It’s been awhile since I wrote a comic that made me feel like I was going to throw up, so I guess I’m overdue. Heads up, this is a little heavy.
It’s also kind of a touchy topic. I want to be honest about my experiences and struggles with self-esteem issues without seeming like I think mine are the worst or that I’ve somehow suffered more than anybody else – I’m Canadian, y’see, so I hate to be a burden – but talking with a therapist has brought a lot of this stuff to the surface. I’ve been working on trying to acknowledge how I feel and build coping mechanisms, rather than drowning or compartmentalizing everything. I’m finding ways to cope and realizing the things I’ve done subconsciously that DO work.

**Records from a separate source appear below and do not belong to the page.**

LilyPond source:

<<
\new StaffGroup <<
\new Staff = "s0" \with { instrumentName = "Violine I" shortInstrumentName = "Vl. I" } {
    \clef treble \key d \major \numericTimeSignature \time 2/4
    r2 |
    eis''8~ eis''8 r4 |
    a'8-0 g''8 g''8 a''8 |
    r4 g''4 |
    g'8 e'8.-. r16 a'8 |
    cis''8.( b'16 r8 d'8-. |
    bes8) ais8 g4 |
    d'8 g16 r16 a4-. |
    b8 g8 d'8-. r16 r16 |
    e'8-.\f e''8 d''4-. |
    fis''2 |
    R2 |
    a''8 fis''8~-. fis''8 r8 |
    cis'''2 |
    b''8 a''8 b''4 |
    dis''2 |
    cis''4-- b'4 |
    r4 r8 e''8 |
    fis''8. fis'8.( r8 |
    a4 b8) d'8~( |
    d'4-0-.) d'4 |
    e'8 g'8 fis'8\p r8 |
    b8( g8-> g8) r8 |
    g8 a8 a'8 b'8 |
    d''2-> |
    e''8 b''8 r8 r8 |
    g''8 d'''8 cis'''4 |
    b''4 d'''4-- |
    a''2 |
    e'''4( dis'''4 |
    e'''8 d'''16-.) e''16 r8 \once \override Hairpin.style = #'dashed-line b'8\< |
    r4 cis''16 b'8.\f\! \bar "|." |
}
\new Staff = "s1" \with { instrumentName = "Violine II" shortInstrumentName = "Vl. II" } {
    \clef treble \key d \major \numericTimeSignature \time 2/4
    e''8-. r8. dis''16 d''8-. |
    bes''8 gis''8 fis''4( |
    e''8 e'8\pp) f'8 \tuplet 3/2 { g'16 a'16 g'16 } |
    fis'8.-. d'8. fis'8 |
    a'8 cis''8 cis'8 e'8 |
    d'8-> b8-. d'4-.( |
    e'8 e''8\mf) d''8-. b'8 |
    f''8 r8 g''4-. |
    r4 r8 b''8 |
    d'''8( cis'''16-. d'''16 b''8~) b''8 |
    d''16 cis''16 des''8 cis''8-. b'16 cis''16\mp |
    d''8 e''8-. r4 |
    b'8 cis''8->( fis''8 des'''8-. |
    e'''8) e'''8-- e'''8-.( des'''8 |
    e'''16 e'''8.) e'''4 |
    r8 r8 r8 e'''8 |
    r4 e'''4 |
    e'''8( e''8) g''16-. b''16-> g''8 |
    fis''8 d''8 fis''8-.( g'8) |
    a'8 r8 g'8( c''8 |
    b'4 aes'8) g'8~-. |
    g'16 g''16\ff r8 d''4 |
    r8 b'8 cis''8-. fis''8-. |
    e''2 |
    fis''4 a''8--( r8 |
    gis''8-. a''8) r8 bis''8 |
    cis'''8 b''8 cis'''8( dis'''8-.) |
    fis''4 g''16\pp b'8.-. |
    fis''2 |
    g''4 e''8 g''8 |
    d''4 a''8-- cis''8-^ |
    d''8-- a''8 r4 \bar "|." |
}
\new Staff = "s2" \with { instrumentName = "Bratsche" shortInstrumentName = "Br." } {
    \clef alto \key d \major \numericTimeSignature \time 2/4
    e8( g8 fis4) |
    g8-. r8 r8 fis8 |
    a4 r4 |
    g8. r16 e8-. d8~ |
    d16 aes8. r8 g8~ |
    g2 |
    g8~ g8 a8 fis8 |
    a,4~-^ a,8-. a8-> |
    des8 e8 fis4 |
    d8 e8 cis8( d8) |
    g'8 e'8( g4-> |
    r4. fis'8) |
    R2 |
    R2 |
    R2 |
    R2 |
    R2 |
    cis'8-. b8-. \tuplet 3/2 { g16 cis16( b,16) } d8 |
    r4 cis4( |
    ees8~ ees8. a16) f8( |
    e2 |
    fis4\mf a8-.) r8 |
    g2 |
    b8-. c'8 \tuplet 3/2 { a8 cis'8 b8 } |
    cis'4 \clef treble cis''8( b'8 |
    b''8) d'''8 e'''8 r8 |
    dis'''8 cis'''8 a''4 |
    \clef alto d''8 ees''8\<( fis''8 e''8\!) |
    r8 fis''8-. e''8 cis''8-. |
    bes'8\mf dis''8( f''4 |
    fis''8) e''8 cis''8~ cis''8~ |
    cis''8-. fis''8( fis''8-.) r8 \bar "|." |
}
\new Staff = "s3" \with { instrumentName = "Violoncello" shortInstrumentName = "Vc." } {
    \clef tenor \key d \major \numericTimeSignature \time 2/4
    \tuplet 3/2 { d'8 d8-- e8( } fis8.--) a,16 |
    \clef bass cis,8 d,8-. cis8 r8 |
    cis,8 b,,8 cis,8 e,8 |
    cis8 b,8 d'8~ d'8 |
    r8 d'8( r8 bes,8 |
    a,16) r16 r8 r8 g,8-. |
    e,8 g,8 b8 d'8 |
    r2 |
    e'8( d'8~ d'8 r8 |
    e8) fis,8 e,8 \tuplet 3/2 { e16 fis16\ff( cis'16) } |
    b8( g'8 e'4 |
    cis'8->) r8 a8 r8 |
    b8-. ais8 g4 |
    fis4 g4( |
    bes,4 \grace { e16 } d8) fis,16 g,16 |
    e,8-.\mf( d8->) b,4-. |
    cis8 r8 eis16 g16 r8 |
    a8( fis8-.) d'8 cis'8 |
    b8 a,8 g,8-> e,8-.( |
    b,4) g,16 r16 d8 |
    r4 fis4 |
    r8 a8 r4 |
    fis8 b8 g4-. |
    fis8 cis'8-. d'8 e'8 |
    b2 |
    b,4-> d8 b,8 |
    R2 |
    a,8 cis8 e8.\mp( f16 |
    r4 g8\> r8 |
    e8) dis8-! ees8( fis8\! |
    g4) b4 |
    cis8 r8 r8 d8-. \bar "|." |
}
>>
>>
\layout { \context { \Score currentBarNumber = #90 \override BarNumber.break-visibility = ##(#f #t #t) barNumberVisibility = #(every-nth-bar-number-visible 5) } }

Kids reading my stories works.
Teens emailing me works. Letters, art, poems, even short little tweets of “I get it” from strangers. Sometimes I forget. I get so down and I can’t see logic. I can’t see that my life is incredible and filled with possibility. I get so riddled with anxiety, I get tunnel vision, and it’s hard to break out of. For a long time, nothing anybody said or did during those moments of despair made a lick of difference. Then, I started writing for kids.
It’s funny, I suppose, because THESE comics are not for children. The connections and friendships I’ve made through them are incredibly valuable to me, but there’s something entirely different – look, a kid bringing you art that they drew based on a story you wrote, because it inspired them or cheered them up or they just thought the fart jokes were funny – I have never felt anything like that. I’ve never felt so… worthwhile. Important. I’m something to one kid for an hour enough to make them want to give back and in the dark cold hours of the morning it keeps me alive. More than that, it makes me want to be a better person for them.
Find that port in a storm. Find the thing that brings you back. Be grateful. Stay alive.